Assigned task
Starting at the first line of the listing below, retype each line up to and including the one that contains "11: (382, 196, 32.79)". Leave pictures out.

☆ ☆ ☆ ☆

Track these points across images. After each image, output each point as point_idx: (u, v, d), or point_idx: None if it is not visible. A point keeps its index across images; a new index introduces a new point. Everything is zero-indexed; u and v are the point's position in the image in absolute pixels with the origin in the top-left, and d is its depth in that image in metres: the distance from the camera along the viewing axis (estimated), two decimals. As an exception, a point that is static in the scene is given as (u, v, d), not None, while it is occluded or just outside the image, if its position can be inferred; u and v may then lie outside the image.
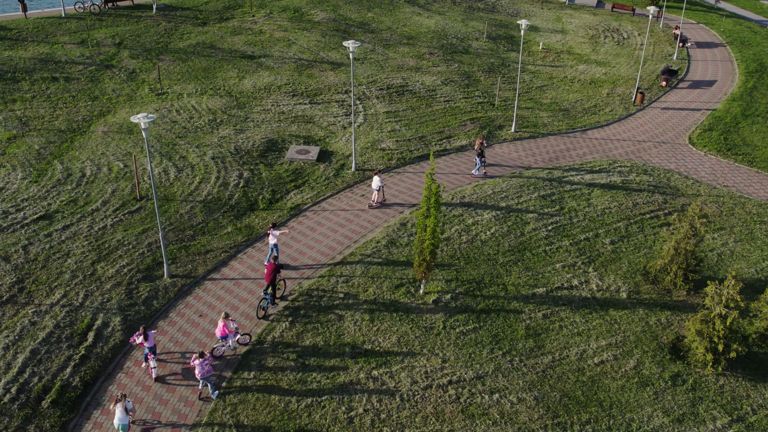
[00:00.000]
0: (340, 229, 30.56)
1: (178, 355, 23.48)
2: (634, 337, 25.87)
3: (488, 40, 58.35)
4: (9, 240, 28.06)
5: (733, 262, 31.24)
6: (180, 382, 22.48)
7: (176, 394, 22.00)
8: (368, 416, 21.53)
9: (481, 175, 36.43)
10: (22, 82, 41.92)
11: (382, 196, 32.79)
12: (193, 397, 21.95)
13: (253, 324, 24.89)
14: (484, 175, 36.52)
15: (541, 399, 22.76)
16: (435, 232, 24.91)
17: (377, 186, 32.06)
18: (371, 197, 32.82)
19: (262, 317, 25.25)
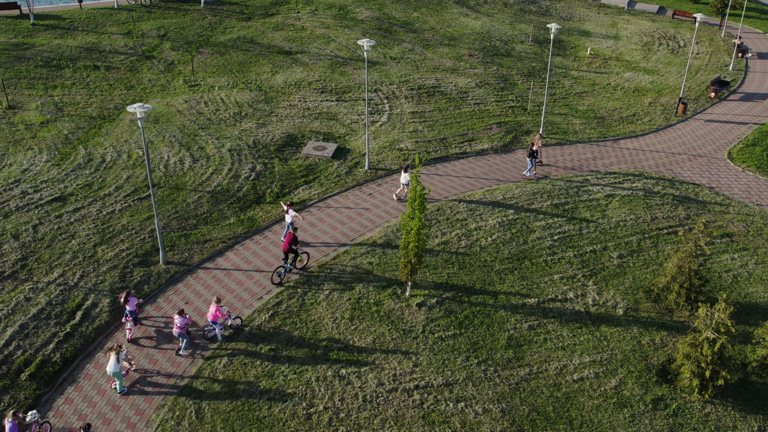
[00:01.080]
0: (340, 227, 30.65)
1: (155, 341, 24.11)
2: (621, 356, 24.88)
3: (533, 44, 57.20)
4: (22, 219, 29.46)
5: (748, 285, 29.61)
6: (154, 345, 23.19)
7: (144, 353, 22.70)
8: (327, 414, 21.53)
9: (532, 176, 36.24)
10: (66, 69, 43.88)
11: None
12: (158, 355, 23.03)
13: (243, 306, 25.31)
14: (534, 176, 36.28)
15: (508, 412, 22.19)
16: (419, 235, 24.66)
17: (406, 181, 32.33)
18: (397, 190, 33.25)
19: (276, 283, 26.65)
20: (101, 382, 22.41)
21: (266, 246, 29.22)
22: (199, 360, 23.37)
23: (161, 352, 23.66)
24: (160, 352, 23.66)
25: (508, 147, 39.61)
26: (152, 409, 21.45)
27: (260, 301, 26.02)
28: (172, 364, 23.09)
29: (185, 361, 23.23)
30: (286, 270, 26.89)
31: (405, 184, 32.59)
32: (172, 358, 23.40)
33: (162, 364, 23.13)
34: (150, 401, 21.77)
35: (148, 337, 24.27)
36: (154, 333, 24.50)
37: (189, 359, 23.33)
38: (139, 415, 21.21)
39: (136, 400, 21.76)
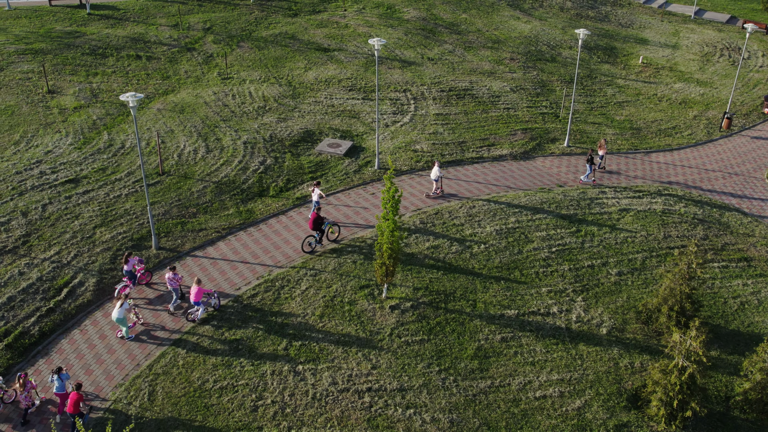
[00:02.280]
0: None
1: (134, 320, 24.93)
2: (593, 377, 23.88)
3: (582, 50, 55.48)
4: (34, 198, 31.05)
5: (756, 313, 27.82)
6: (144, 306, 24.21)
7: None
8: (273, 408, 21.69)
9: (590, 182, 35.81)
10: (109, 58, 45.88)
11: (440, 186, 33.05)
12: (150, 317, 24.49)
13: (220, 296, 25.84)
14: (593, 182, 35.80)
15: (458, 423, 21.70)
16: (393, 237, 24.45)
17: (436, 176, 32.46)
18: (431, 188, 33.53)
19: (308, 252, 28.49)
20: (70, 357, 23.37)
21: (257, 238, 29.67)
22: (166, 344, 24.01)
23: (155, 315, 25.25)
24: (153, 315, 25.16)
25: (529, 154, 38.64)
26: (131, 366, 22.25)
27: (238, 291, 26.46)
28: (172, 320, 23.94)
29: (172, 323, 24.85)
30: (316, 240, 28.47)
31: (435, 180, 32.72)
32: (165, 317, 25.14)
33: (163, 319, 24.71)
34: (143, 350, 22.55)
35: (145, 298, 25.96)
36: (152, 296, 26.24)
37: (177, 320, 24.94)
38: (119, 370, 22.03)
39: (119, 356, 22.59)
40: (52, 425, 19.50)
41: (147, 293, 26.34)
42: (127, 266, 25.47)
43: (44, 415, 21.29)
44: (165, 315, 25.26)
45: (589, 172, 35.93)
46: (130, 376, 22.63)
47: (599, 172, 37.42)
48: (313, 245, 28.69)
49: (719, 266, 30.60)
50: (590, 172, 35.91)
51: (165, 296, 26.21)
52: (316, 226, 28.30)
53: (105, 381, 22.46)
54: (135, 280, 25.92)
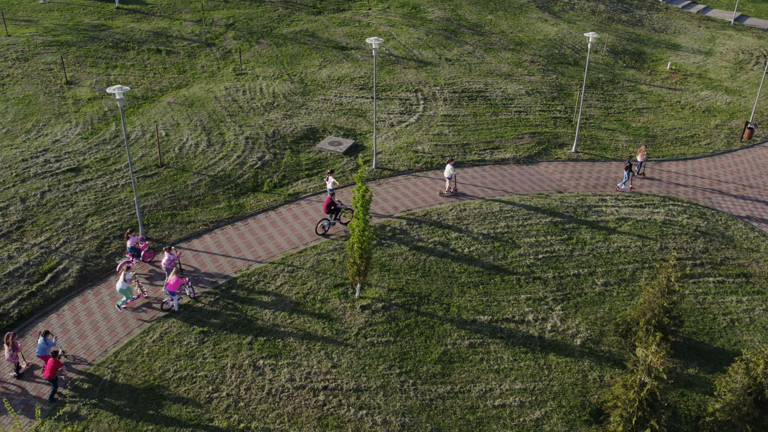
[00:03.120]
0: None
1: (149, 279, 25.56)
2: (558, 388, 23.34)
3: (608, 54, 54.21)
4: (35, 185, 32.08)
5: (745, 332, 26.76)
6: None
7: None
8: (227, 401, 21.90)
9: (627, 189, 35.47)
10: (131, 51, 47.03)
11: (454, 185, 33.43)
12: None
13: (197, 288, 26.26)
14: (631, 189, 35.47)
15: (409, 427, 21.51)
16: (362, 236, 24.39)
17: (449, 175, 32.75)
18: (444, 186, 33.74)
19: (321, 234, 29.77)
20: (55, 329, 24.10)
21: (243, 233, 29.99)
22: (136, 330, 24.51)
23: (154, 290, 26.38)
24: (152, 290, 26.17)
25: (533, 158, 37.97)
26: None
27: (214, 284, 26.79)
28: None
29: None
30: (330, 222, 29.81)
31: (448, 178, 32.96)
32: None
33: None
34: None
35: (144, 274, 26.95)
36: (150, 273, 27.45)
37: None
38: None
39: (103, 332, 23.23)
40: (37, 413, 20.22)
41: (148, 272, 27.30)
42: (129, 243, 26.94)
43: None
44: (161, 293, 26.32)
45: (626, 179, 35.40)
46: (96, 362, 23.19)
47: (638, 178, 36.99)
48: (326, 228, 29.95)
49: (714, 281, 29.52)
50: (627, 179, 35.37)
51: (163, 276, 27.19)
52: (330, 210, 29.65)
53: (83, 356, 23.07)
54: (139, 254, 27.46)
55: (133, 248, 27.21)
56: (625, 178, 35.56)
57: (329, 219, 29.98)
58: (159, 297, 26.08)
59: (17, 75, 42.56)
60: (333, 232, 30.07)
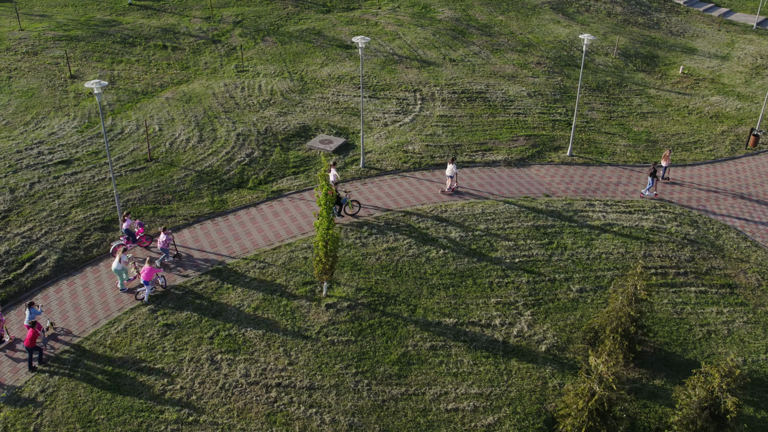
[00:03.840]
0: (300, 219, 30.92)
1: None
2: (515, 394, 23.05)
3: (618, 57, 53.27)
4: (26, 176, 32.82)
5: (721, 344, 26.09)
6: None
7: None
8: (180, 393, 22.13)
9: (652, 196, 35.12)
10: (137, 47, 47.79)
11: (455, 183, 33.57)
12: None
13: (167, 280, 26.61)
14: (655, 196, 35.14)
15: (357, 427, 21.46)
16: (326, 235, 24.42)
17: (451, 173, 33.01)
18: (446, 185, 33.88)
19: None
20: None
21: (221, 228, 30.26)
22: (103, 321, 24.92)
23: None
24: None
25: (525, 161, 37.54)
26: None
27: (185, 278, 27.09)
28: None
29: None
30: (335, 212, 29.66)
31: (450, 176, 33.19)
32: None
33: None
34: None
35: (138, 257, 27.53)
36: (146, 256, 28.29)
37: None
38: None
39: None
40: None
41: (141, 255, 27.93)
42: (125, 225, 27.90)
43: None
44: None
45: (651, 185, 34.89)
46: (59, 350, 23.63)
47: (662, 183, 36.66)
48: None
49: (696, 291, 28.83)
50: (651, 185, 34.86)
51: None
52: (335, 202, 29.99)
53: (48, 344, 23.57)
54: (133, 238, 28.20)
55: (128, 231, 28.05)
56: (649, 184, 34.94)
57: (333, 209, 30.01)
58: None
59: (24, 68, 43.60)
60: (337, 221, 30.46)
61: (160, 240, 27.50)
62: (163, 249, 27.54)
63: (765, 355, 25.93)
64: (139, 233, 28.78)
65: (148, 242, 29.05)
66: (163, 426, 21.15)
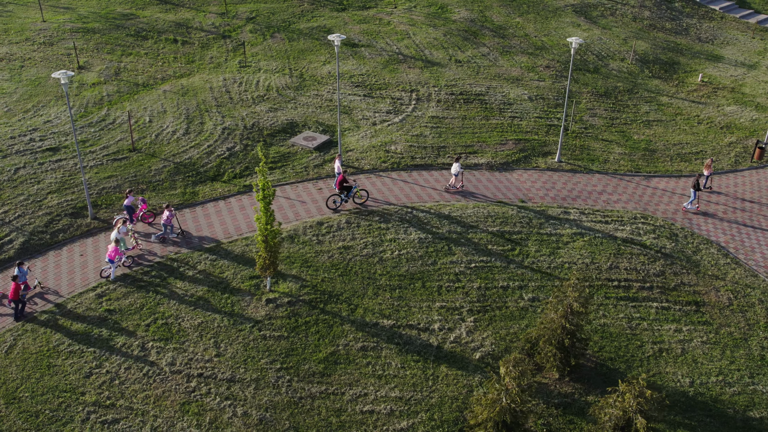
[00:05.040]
0: (264, 214, 31.22)
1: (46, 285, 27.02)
2: (436, 401, 22.73)
3: (635, 63, 51.65)
4: (13, 161, 34.19)
5: (671, 364, 25.12)
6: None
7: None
8: (104, 377, 22.71)
9: (694, 209, 34.34)
10: (149, 40, 49.10)
11: (461, 181, 33.99)
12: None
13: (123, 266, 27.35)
14: (697, 209, 34.36)
15: (267, 422, 21.58)
16: (266, 231, 24.62)
17: (456, 171, 33.37)
18: (449, 181, 34.35)
19: (332, 209, 31.44)
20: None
21: (187, 219, 30.85)
22: (49, 305, 25.77)
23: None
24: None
25: (509, 166, 36.88)
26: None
27: (139, 264, 27.74)
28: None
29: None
30: (342, 199, 31.35)
31: (455, 175, 33.48)
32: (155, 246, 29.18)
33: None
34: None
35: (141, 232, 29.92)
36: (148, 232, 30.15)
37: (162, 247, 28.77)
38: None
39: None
40: None
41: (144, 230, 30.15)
42: (126, 201, 29.50)
43: None
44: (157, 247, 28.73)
45: (693, 198, 33.92)
46: (3, 330, 24.58)
47: (705, 192, 35.96)
48: (338, 203, 31.64)
49: (658, 306, 27.79)
50: (694, 198, 33.89)
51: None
52: (342, 188, 31.18)
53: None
54: (131, 214, 29.62)
55: (129, 207, 29.56)
56: (692, 197, 33.90)
57: (341, 196, 31.34)
58: (151, 249, 28.65)
59: (37, 58, 45.39)
60: (345, 209, 31.55)
61: (163, 216, 28.76)
62: (165, 225, 28.86)
63: (716, 377, 24.79)
64: (142, 209, 30.32)
65: (152, 219, 30.47)
66: (80, 407, 21.76)
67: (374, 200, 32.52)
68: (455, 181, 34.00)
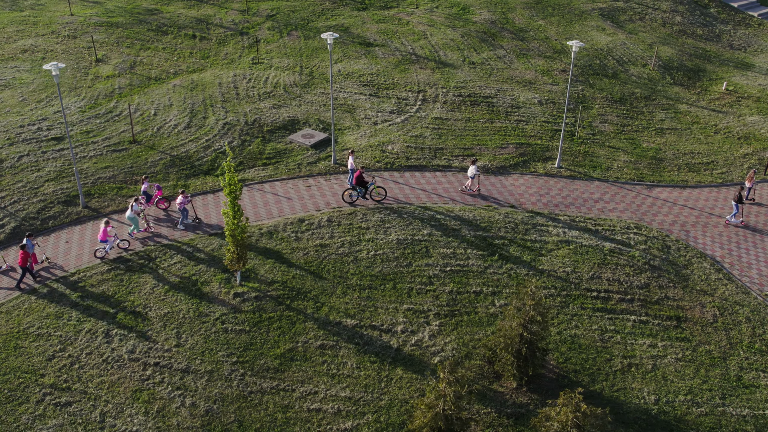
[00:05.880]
0: (249, 209, 31.55)
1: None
2: (386, 403, 22.61)
3: (657, 68, 50.21)
4: (18, 149, 35.42)
5: (641, 380, 24.42)
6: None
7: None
8: (66, 361, 23.35)
9: (738, 223, 33.72)
10: (168, 35, 50.17)
11: (477, 184, 34.10)
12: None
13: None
14: (741, 223, 33.74)
15: (213, 414, 21.83)
16: (234, 224, 24.90)
17: (472, 174, 33.52)
18: (464, 183, 34.52)
19: (348, 202, 32.03)
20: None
21: (173, 211, 31.42)
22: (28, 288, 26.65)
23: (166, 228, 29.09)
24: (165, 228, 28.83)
25: (506, 170, 36.35)
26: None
27: (119, 253, 28.41)
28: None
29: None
30: (359, 194, 31.84)
31: (471, 177, 33.57)
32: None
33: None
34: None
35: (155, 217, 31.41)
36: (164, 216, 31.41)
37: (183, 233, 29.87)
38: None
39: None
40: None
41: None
42: (143, 186, 31.05)
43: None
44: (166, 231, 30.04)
45: (736, 212, 33.27)
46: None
47: (748, 203, 35.29)
48: (354, 197, 32.15)
49: (636, 320, 27.02)
50: (737, 211, 33.26)
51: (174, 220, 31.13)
52: (360, 183, 31.65)
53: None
54: (148, 199, 30.86)
55: (146, 192, 30.88)
56: (735, 211, 33.20)
57: (358, 190, 31.84)
58: (161, 233, 29.81)
59: (59, 51, 46.91)
60: (361, 204, 32.02)
61: (178, 201, 29.56)
62: (180, 211, 29.69)
63: (684, 396, 23.95)
64: (157, 195, 31.22)
65: (166, 205, 31.57)
66: (38, 389, 22.44)
67: (361, 200, 32.51)
68: (471, 184, 33.97)
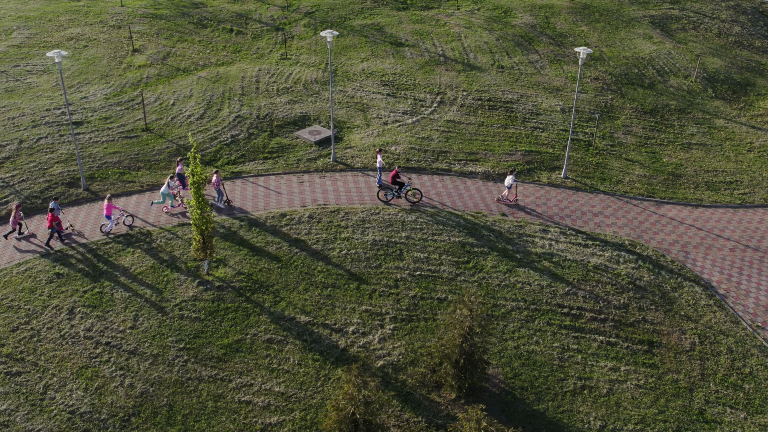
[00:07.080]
0: (238, 201, 32.16)
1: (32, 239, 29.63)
2: (317, 401, 22.62)
3: (699, 80, 47.68)
4: (41, 131, 37.44)
5: (591, 404, 23.42)
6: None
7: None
8: (27, 333, 24.54)
9: None
10: (207, 29, 51.70)
11: (514, 194, 33.81)
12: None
13: (87, 233, 29.38)
14: None
15: (146, 396, 22.44)
16: (198, 216, 25.50)
17: (509, 184, 33.11)
18: (501, 192, 34.08)
19: (381, 200, 32.39)
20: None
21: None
22: (14, 261, 28.16)
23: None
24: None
25: (506, 177, 35.44)
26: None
27: (103, 236, 29.60)
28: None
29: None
30: (393, 193, 32.30)
31: (508, 187, 33.08)
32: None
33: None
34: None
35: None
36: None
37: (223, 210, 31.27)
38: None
39: None
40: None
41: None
42: (177, 168, 32.42)
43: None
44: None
45: None
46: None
47: None
48: (389, 197, 32.46)
49: (603, 340, 25.87)
50: None
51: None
52: (395, 182, 32.14)
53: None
54: (183, 180, 32.12)
55: (180, 175, 32.21)
56: None
57: (393, 189, 32.49)
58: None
59: (102, 39, 49.21)
60: (396, 202, 32.41)
61: (213, 181, 31.03)
62: (217, 190, 31.05)
63: (634, 426, 22.74)
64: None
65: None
66: (-6, 358, 23.74)
67: (348, 198, 32.55)
68: (508, 194, 33.35)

☆ ☆ ☆ ☆

Answer section
Track these points across images. After each image, output each point as point_idx: (u, v, d), or point_idx: None if it is not visible. A point keeps its index across images; a new index introduces a new point. Everything is zero-indexed; u and v are the point's position in the image in absolute pixels with the origin in the top-left, and d is its depth in that image in metres: the distance from the camera along the viewing axis (estimated), two decimals. As an exception, a point that is static in the scene is given as (u, v, d), not None, while it is occluded or just outside the image, if its position can be inferred; u and v may then lie outside the image.
[00:00.000]
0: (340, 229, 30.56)
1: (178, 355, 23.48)
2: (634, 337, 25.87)
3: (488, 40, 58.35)
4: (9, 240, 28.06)
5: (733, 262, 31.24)
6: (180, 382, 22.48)
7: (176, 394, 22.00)
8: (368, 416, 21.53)
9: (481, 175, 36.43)
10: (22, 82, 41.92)
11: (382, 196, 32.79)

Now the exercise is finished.